Data security has become a hot issue among IT decision makers recently. Particularly as the cloud is entrusted with mission-critical resources, executives want some assurances that their data will be protected. For data centre operators, lax security can represent a significant burden that increases total cost of ownership (TCO) in the form of fines and customer cancellations.
Storage devices currently in operation hold significant amounts of sensitive information, and an estimated 50,000 drives leave data centres on a daily basis. The South Carolina Department of Revenue, for example, recently learned a harsh lesson about the risk of storing vast volumes of data when it suffered a breach compromising 3.6 million personal records. As USAToday reported, this included tax return information from 650,000 businesses, and even if hackers utilised only 1% of the data, it could mean US$338 million in losses. This may be an extreme example, and not every data breach is going to be as catastrophic. But the risk is very real for data centre operators as their hardware stores an ever-growing digital payload.
Barriers to encryption
There are two significant barriers preventing many businesses from implementing full-disk encryption (FDE). As FierceCIO editor Paul Mah noted, encryption can be both expensive and difficult to implement. The limited availability and time requirement to deploy most software solutions make them unlikely candidates for enterprise-grade FDE use.

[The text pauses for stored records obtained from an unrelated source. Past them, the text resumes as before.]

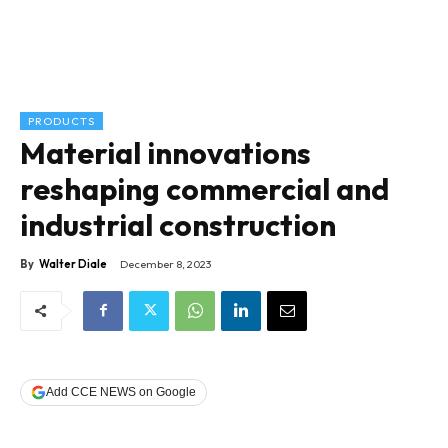
PRODUCTS
Material innovations
reshaping commercial and
industrial construction
By
Walter Diale
December 8, 2023
Add CCE NEWS on Google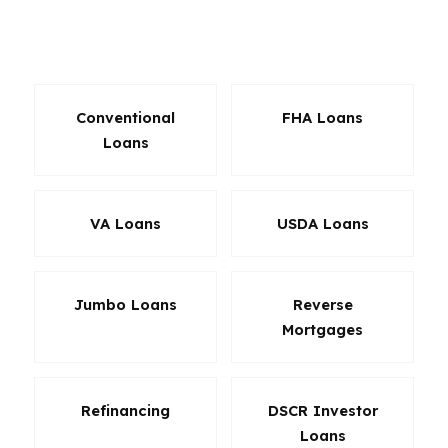
effect on payment, cash to close, and long-term
affordability.
Conventional
FHA Loans
Loans
VA Loans
USDA Loans
Jumbo Loans
Reverse
Mortgages
Refinancing
DSCR Investor
Loans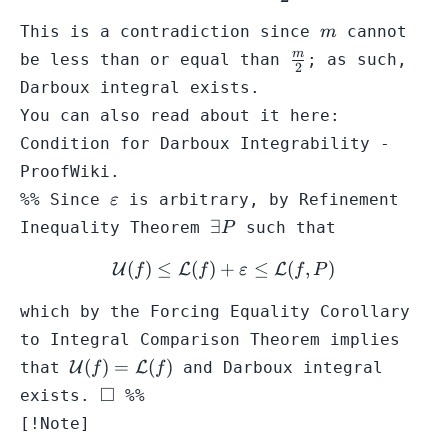
m
This is a contradiction since
cannot
m
\frac{m}
m
be less than or equal than
; as such,
2
{2}
Darboux integral exists.
You can also read about it here:
Condition for Darboux Integrability -
ProofWiki
.
\varepsilon
%% Since
is arbitrary, by
Refinement
ε
\exists
∃
Inequality Theorem
such that
P
P
(
)
≤
(
)
+
\mathcal{U}(f) \leq \math
≤
(
,
)
U
L
L
f
f
ε
f
P
which by the
Forcing Equality Corollary
to Integral Comparison Theorem
implies
\mathcal{U}
(
)
=
(
)
that
U
L
and Darboux integral
f
f
(f) =
\square
□
exists.
%%
\mathcal{L}
[!Note]
(f)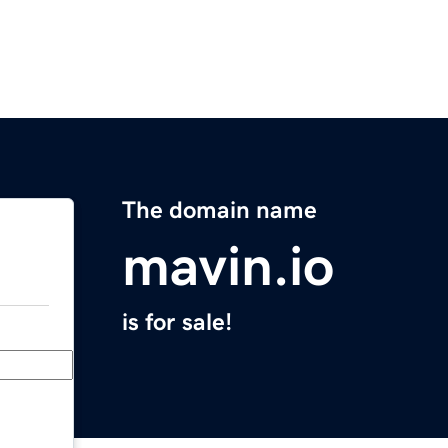
The domain name
mavin.io
is for sale!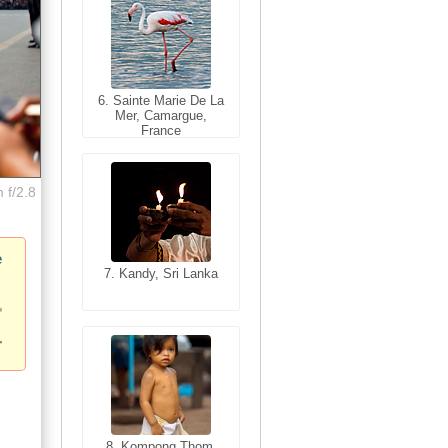
6. Sainte Marie De La
6. Varanasi, Uttar
Mer, Camargue,
Pradesh, India
France
 f/2.8
e
7. Kandy, Sri Lanka
7. Annecy, Haute-
Savoie, France
8. Siem Reap,
Cambodia
8. Kompong Thom,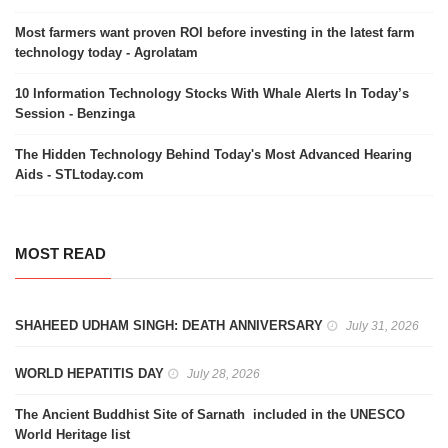
Most farmers want proven ROI before investing in the latest farm
technology today - Agrolatam
10 Information Technology Stocks With Whale Alerts In Today’s
Session - Benzinga
The Hidden Technology Behind Today's Most Advanced Hearing
Aids - STLtoday.com
MOST READ
SHAHEED UDHAM SINGH: DEATH ANNIVERSARY
July 31, 2026
WORLD HEPATITIS DAY
July 28, 2026
The Ancient Buddhist Site of Sarnath included in the UNESCO
World Heritage list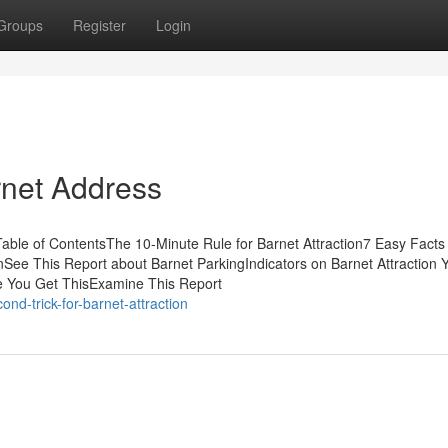
Groups
Register
Login
rnet Address
able of ContentsThe 10-Minute Rule for Barnet Attraction7 Easy Facts
ee This Report about Barnet ParkingIndicators on Barnet Attraction 
 You Get ThisExamine This Report
nd-trick-for-barnet-attraction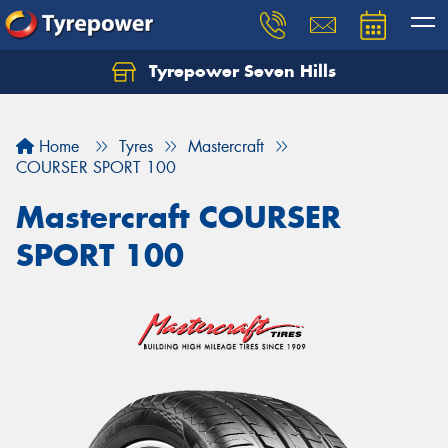
Tyrepower Seven Hills
Home
Tyres
Mastercraft
COURSER SPORT 100
Mastercraft COURSER
SPORT 100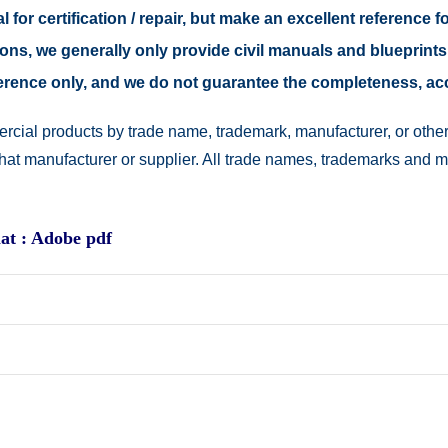
 for certification / repair, but make an excellent reference fo
easons, we generally only provide civil manuals and blueprints
reference only, and we do not guarantee the completeness, a
rcial products by trade name, trademark, manufacturer, or other
 that manufacturer or supplier. All trade names, trademarks and 
at : Adobe pdf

Another factor raising the degree of difficulty in data protection is that many software solutions struggle to integrate with existing software, leading to incomplete encryption or decryption of some files.

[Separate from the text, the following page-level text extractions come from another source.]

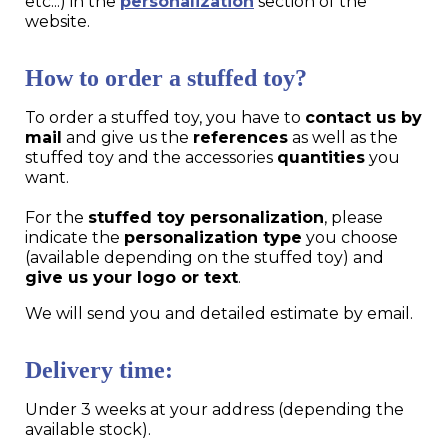
etc...) in the
personalization
section of the
website.
How to order a stuffed toy?
To order a stuffed toy, you have to
contact us by
mail
and give us the
references
as well as the
stuffed toy and the accessories
quantities
you
want.
For the
stuffed toy personalization
, please
indicate the
personalization type
you choose
(available depending on the stuffed toy) and
give us your logo or text
.
We will send you and detailed estimate by email.
Delivery time:
Under 3 weeks at your address (depending the
available stock).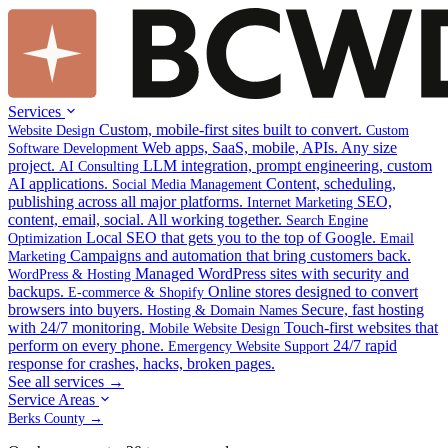
Services
Custom, mobile-first sites built to convert.
Website Design
Custom
Web apps, SaaS, mobile, APIs. Any size
Software Development
project.
LLM integration, prompt engineering, custom
AI Consulting
AI applications.
Content, scheduling,
Social Media Management
publishing across all major platforms.
SEO,
Internet Marketing
content, email, social. All working together.
Search Engine
Local SEO that gets you to the top of Google.
Optimization
Email
Campaigns and automation that bring customers back.
Marketing
Managed WordPress sites with security and
WordPress & Hosting
backups.
Online stores designed to convert
E-commerce & Shopify
browsers into buyers.
Secure, fast hosting
Hosting & Domain Names
with 24/7 monitoring.
Touch-first websites that
Mobile Website Design
perform on every phone.
24/7 rapid
Emergency Website Support
response for crashes, hacks, broken pages.
See all services →
Service Areas
Berks County →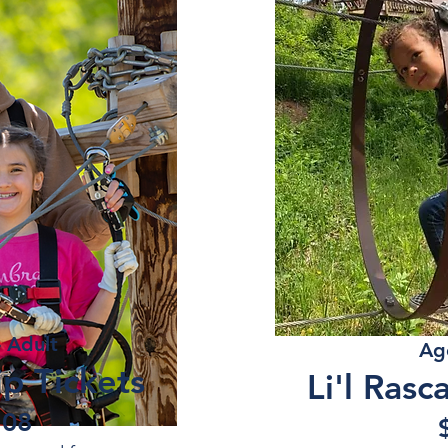
- Adult
Ag
p Tickets
Li'l Rasc
.08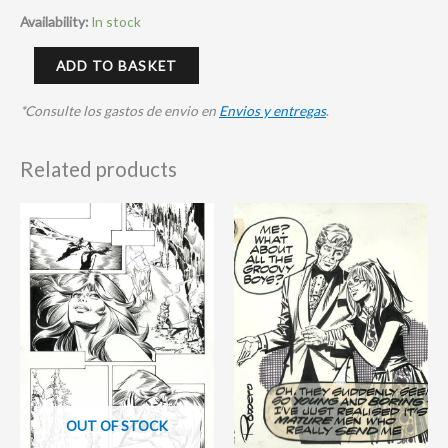
Availability:
In stock
ADD TO BASKET
*Consulte los gastos de envio en
Envios y entregas
.
Related products
OUT OF STOCK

Despite the challenges and cost, the risk of not having encryption in place is significant for most businesses these days. As Mah noted, the loss of a single laptop can result in thousands of compromised records. When that risk is scaled out to the volumes of information stored in the average data centre, it is far too great to ignore the threat of a potential breach.
Businesses need better data protection
There are a number of reasons data security frameworks may be lacking. Today's technology ecosystem is complex, and deploying effective security solutions can be both time consuming and financially intensive without the proper tools. In many cases, it is simply a matter of lacking clear information security policies to dictate how and which data should be protected.
Seagate Self-Encrypting Drive technology is designed to streamline the process so that much of the operational pain is removed. However, it is important to note that a comprehensive data protection framework incorporates more than a single technology. SED allows businesses to safely protect data at rest, but should not replace other encryption solutions entirely. For example, an attacker who exploits a server that has access to an unlocked drive will be able to view stored data. To protect against this type of threat, device owners generally use file system encryption, but software-based solutions are not feasible for larger volumes because they put extra strain on the system's processor. This means operators must prioritise which data to encrypt and focus on highest risk threats.
As may be imagined, this can leave a significant amount of information vulnerable once a storage device leaves the operator's control. SED relies on the device itself to perform full-disk encryption, so security can be achieved without the associated performance loss that often comes with software-based technology. This also eliminates the need to prioritise data for encryption, further reducing TCO by increasing efficiency for the operator as well as the technology itself.